═════ DATASET RECORDS

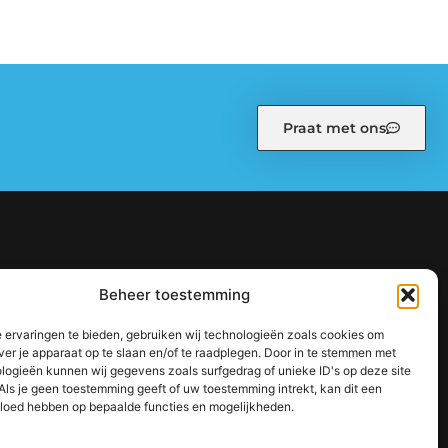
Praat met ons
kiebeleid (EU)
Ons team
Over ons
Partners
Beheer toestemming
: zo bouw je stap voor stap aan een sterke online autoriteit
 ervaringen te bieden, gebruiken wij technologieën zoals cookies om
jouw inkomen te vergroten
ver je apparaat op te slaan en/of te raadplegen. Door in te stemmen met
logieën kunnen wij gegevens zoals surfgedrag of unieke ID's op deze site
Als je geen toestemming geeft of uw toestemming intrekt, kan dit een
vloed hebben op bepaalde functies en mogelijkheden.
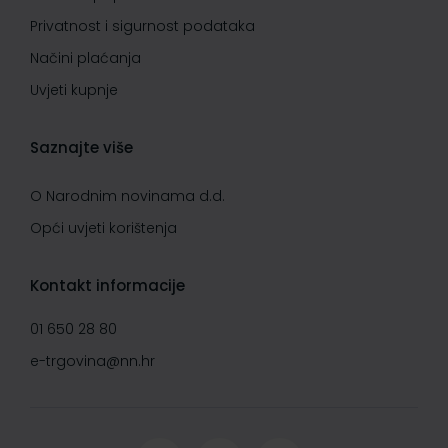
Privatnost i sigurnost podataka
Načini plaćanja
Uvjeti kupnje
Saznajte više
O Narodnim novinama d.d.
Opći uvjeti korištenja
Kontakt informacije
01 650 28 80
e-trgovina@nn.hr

══════════

PROBLEM TO SOLVE: Could you copy exactly the line containing "Uvjeti kupnje" and each line after it through the end of the records, and nothing else?

WRITTEN RESPONSE:
Uvjeti kupnje
Saznajte više
O Narodnim novinama d.d.
Opći uvjeti korištenja
Kontakt informacije
01 650 28 80
e-trgovina@nn.hr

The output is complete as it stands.